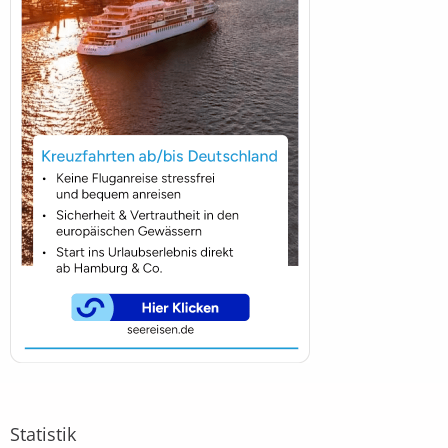
Statistik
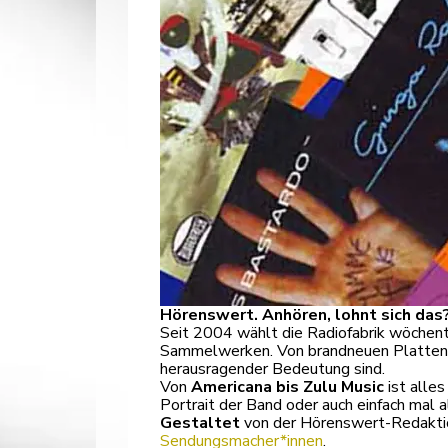
Hörenswert. Anhören, lohnt sich das
Seit 2004 wählt die Radiofabrik wöchent
Sammelwerken. Von brandneuen Platten üb
herausragender Bedeutung sind.
Von
Americana bis Zulu Music
ist alles
Portrait der Band oder auch einfach mal 
Gestaltet
von der Hörenswert-Redakti
Sendungsmacher*innen
.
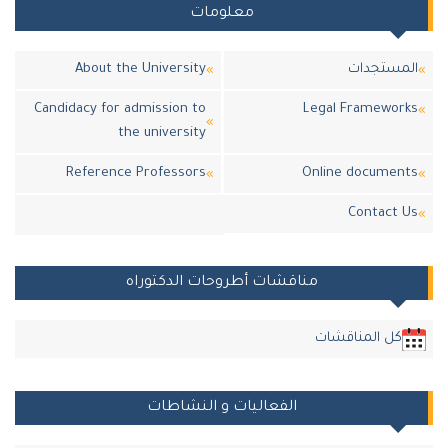
معلومات
المستجدات
About the University
Candidacy for admission to
Legal Frameworks
the university
Reference Professors
Online documents
Contact Us
مناقشات أطروحات الدكتوراه
كل المناقشات
الفعاليات و النشاطات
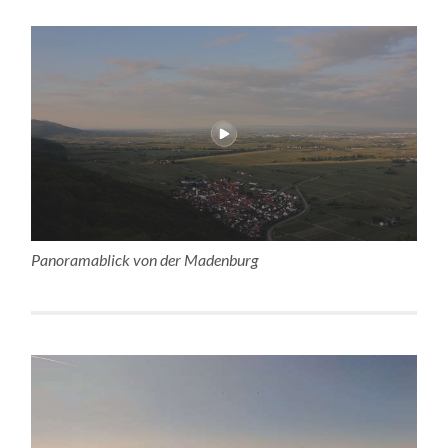
Panoramablick von der Madenburg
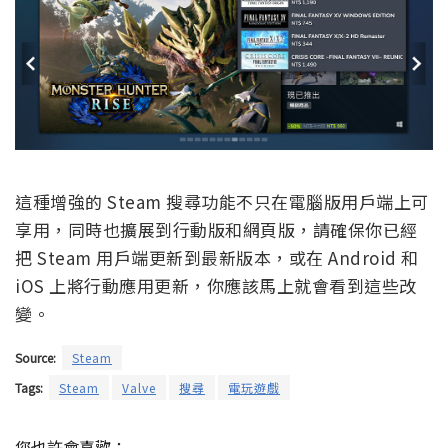
這種增強的 Steam 搜尋功能不只在電腦版用戶端上可
享用，同時也擴展到行動版和網頁版，請確保你已經
把 Steam 用戶端更新到最新版本，或在 Android 和
iOS 上將行動應用更新，你應該馬上就會看到這些改
變。
Source:
Steam
Tags:
Steam
Valve
搜尋
電玩遊戲
您也許會喜歡：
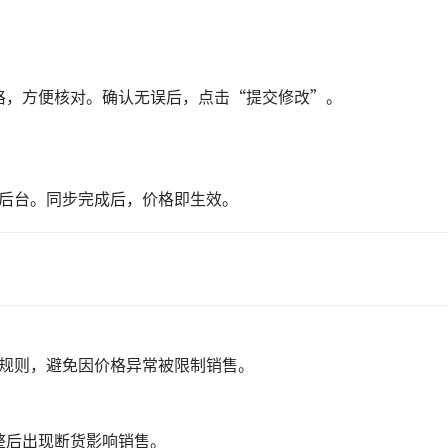
格，方便核对。确认无误后，点击“提交修改”。
n后台。同步完成后，价格即生效。
目规则，避免因价格异常被限制销售。
整后出现断货影响销售。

Task description
Write the material above out again exactly. Omit every image.

Exercise output
Statistik
Hörenswert. Anhören, lohnt sich das
Seit 2004 wählt die Radiofabrik wöchent
Sammelwerken. Von brandneuen Platten üb
herausragender Bedeutung sind.
Von
Americana bis Zulu Music
ist alles
Portrait der Band oder auch einfach mal 
Gestaltet
von der Hörenswert-Redakti
Sendungsmacher*innen
.
معلومات
المستجدات
About the University
Candidacy for admission to
Legal Frameworks
the university
Reference Professors
Online documents
Contact Us
مناقشات أطروحات الدكتوراه
كل المناقشات
الفعاليات و النشاطات
Panoramablick von der Madenburg
這種增強的 Steam 搜尋功能不只在電腦版用戶端上可
享用，同時也擴展到行動版和網頁版，請確保你已經
把 Steam 用戶端更新到最新版本，或在 Android 和
iOS 上將行動應用更新，你應該馬上就會看到這些改
變。
Source:
Steam
Tags:
Steam
Valve
搜尋
電玩遊戲
您也許會喜歡：
格，方便核对。确认无误后，点击“提交修改”。
n后台。同步完成后，价格即生效。
目规则，避免因价格异常被限制销售。
整后出现断货影响销售。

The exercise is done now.